The market’s response? Oil prices have tanked 15% since Trump took office in January. WTI crude now hovers around $68 per barrel. The administration isn’t exactly crying about it. Lower gas prices mean happier voters and cooling inflation. Mission accomplished?
But here’s the kicker: companies aren’t exactly rushing to drill more. Of 2,206 active leases in the Gulf of Mexico, a measly 20% are actually producing oil. Nearly 12 million acres sitting idle. Why? Because the market is saturated. Plain and simple.
Supply chains aren’t helping either. They’re a mess—complex, expensive, and still reeling from pandemic disruptions. Industry leaders have identified supply-chain uncertainty as their most pressing issue, with production efficiency declining while operating costs continue to rise. These problems won’t disappear overnight, no matter how many executive orders get signed.

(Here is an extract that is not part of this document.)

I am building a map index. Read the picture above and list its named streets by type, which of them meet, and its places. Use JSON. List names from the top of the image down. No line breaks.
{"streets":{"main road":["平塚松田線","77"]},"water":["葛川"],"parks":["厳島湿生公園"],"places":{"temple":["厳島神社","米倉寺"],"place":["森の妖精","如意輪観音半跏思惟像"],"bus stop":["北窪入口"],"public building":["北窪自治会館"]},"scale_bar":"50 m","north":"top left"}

Meanwhile, OPEC+ has been playing its own game, cutting output by nearly 6 million barrels daily since late 2022. They’re planning to gradually restore 2.2 million barrels throughout 2025. Their delay in unwinding cuts helps prevent a total price collapse. How thoughtful of them. If these cuts are unwound earlier than planned, it could increase the supply overhang to 1.4mb/d by early 2025.
The global picture is equally complicated. Demand growth is accelerating, expected to hit 1.1 million barrels per day in 2025. Non-OPEC+ supply is projected to rise by about 1.5 million barrels daily in both 2024 and 2025.
Long term, other factors loom large. Renewable energy adoption continues. Environmental regulations evolve. Electric vehicle growth has slowed to 13% year-over-year, but the shift marches on.